Sus teorías y experimentos de resurrección despertaron tanta pasión y curiosidad como animadversión y críticas por parte de sus compañeros. En 1931, Cornish empezó con sus prácticas para traer de vuelta a los muertos elaborando una teoría macabra que se basaba en el balanceo de cuerpos (de arriba a abajo), una acción que combinada con la inyección de anticoagulantes y oxígeno, según él, podía generar vida. A ello habría que añadir, a su vez, el bombeo de sangre para reactivar el organismo.

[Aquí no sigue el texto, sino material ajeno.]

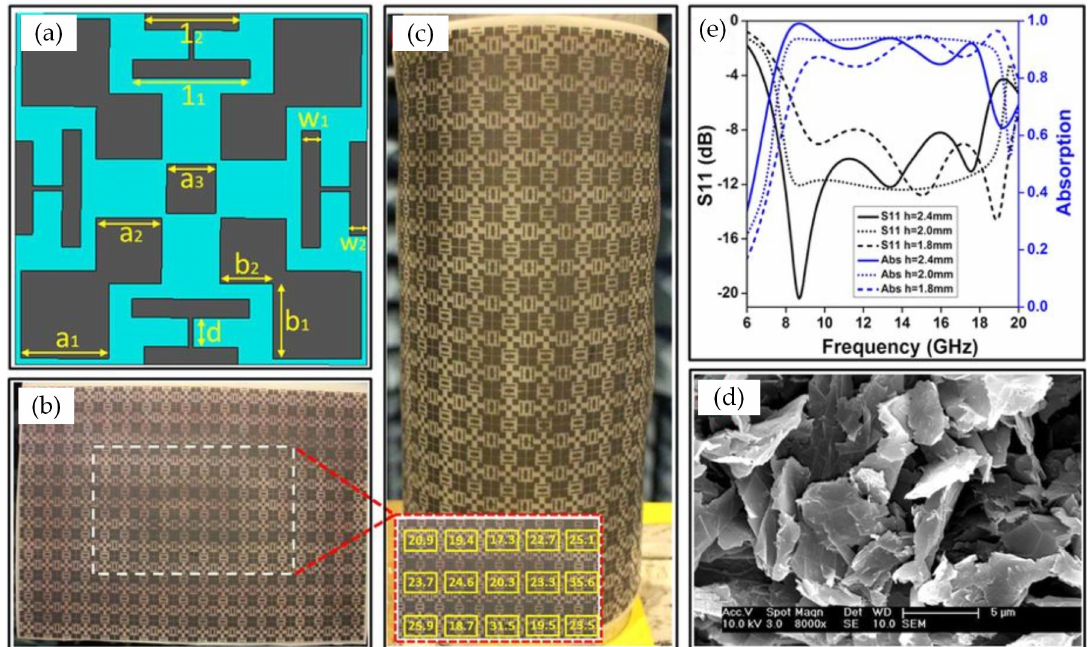
Figure 9. ( a ) schematic of the unit cell; ( b ) image of the fabricated absorber; ( c ) absorber coated on the surface of metallic cylinder; ( d ) SEM image of the printed graphene; ( e ) measurement results of the graphene metasurface absorber, reprinted with permission from Ref.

El biólogo ataba los cuerpos que quería resucitar a una especie de plancha inclinada que servía para realizar ese gesto de balanceo. Cornish quería poner en práctica su teoría con humanos, pero primero debía demostrar que era funcional en animales. El científico probó su teoría con varios perros, a los que inyectaba éter para que murieran y así poner en práctica su "descubrimiento". Todos esos animales perdieron la vida a excepción de dos, que sí revivieron con fuertes secuelas (como daños cerebrales severos) y eso supuso la carta de prueba definitiva para que el estadounidense pudiera poner en marcha su obra en personas. Sin embargo, a pesar de tener como voluntario de dicho experimento a un condenado a muerte por homicidios, Thomas H. McMonigle, tanto la comunidad científica como la justicia se opusieron a semejante atrocidad y Cornish no pudo ver cumplido su sueño (de entre otras cosas, porque si lograba resucitar al criminal se le tendría que dar la libertad por cumplir condena).